Your instructions
Report each line below that carries the word "шаблона".

Source records
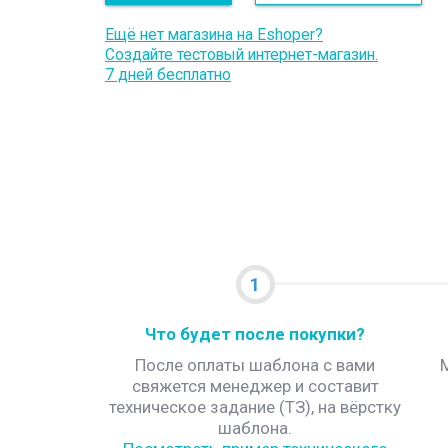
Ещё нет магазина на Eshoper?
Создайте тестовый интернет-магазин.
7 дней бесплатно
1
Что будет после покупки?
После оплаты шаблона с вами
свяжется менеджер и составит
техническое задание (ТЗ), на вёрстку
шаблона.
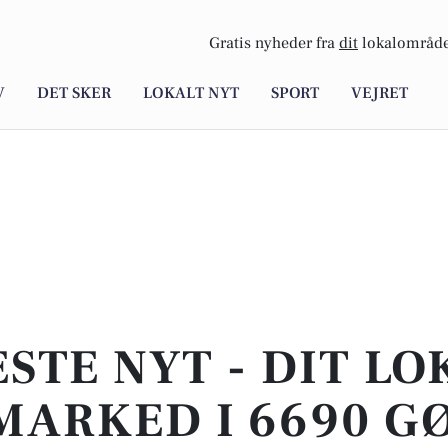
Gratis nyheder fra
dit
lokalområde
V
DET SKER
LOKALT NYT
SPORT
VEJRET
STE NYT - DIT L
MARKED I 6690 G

Exercise solution
После оплаты шаблона с вами
шаблона.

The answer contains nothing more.